## PASSAGE SHOWN:
______

China takes microgravity work to new heights

China takes microgravity work to new heights

China’s Shijian-10, the second of four scientific space missions, carries a collection of microgravity experiments.

China’s space science ambitions mark a new milestone today with the launch of a microgravity research satellite set for 2 a.m. Wednesday morning Beijing time. The Shijian-10 (SJ-10) spacecraft carries 20 experiments covering fluid physics, materials science, and the effects of radiation and microgravity on various biological systems.

The mission deepens China’s international cooperation in space, carrying an experiment jointly developed with the European Space Agency (ESA). “We have been sharing scientific data and sharing results” with China, says Antonio Verga, an ESA microgravity researcher in Noordwijk, the Netherlands. In particular, ESA scientists worked with Chinese colleagues on the Geospace Double Star Exploration Program, though the mission’s two satellites were developed and launched by China’s National Space Science Center (NSSC). SJ-10 “is the first cooperative mission in which ESA is actually flying a piece of hardware on a Chinese mission,” Verga says.

The SJ-10 spacecraft will be launched on a Long March 2D rocket from the Jiuquan Satellite Launch Center in northwestern Gansu province. After 12 days in orbit, a re-entry capsule will return most samples to Earth, landing in Inner Mongolia. The short time frame is typical for space microgravity missions, Verga says. Experiments on the orbiter will continue for three more days, running on batteries for power.

______

## EXTRACTED INFORMATION:

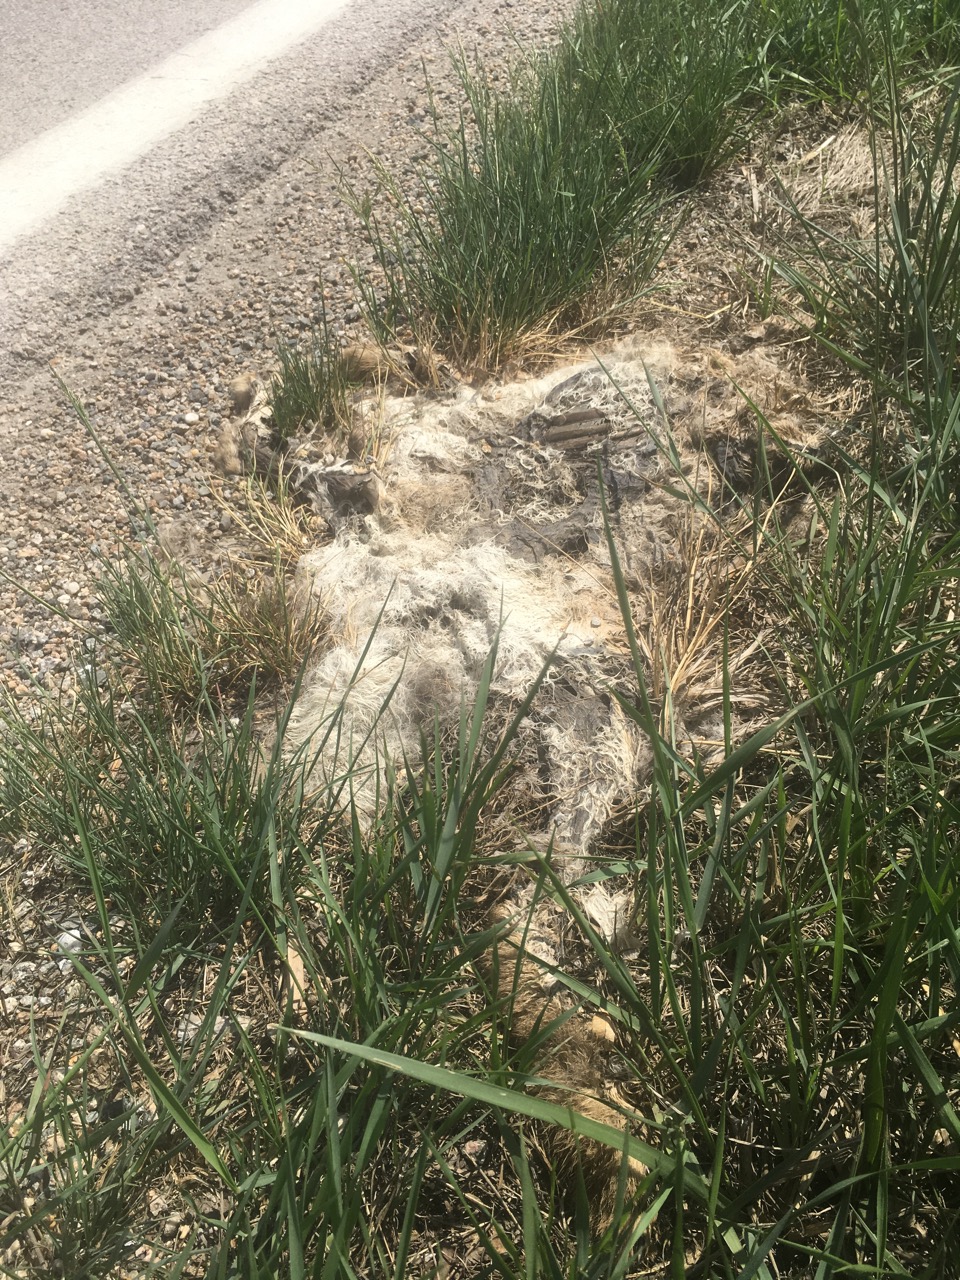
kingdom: Animalia
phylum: Chordata
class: Mammalia
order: Lagomorpha
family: Leporidae
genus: Lepus
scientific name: Lepus europaeus
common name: European hare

______

## PROBLEM SET:
1. Name the research areas that the experiments aboard SJ-10 cover, according to the article on China's microgravity satellite.
2. In the article on China's microgravity satellite, what rocket will launch the SJ-10 spacecraft?
3. Continue the article on China's microgravity satellite from its final sentence.

## ANSWERS BY ITEM NUMBER:
1.
- Fluid physics
- Materials science
- The effects of radiation and microgravity on various biological systems

2. A Long March 2D rocket will launch it.

3.
Microgravity researchers welcome China’s growing interest. “They are improving a lot the level of their research,” says Ricard González-Cinca, a physicist at the Polytechnic University of Catalonia in Barcelona, Spain, who is not involved in the mission.

The scientific payload is a grab bag of experiments. It’s “a very interesting mission,” says NSSC Director General Wu Ji in Beijing. Two combustion experiments will test how materials used in spacecraft burn in space to find ways of making safer capsules for human spaceflight, for example, while another experiment will study crystal growth in semiconductor materials and alloys. Three experiments will investigate how radiation affects genetics, also partly to make future human spaceflight safer. Early mouse embryos will be watched to see whether they develop normally, for clues to whether humans or other mammals could reproduce in space.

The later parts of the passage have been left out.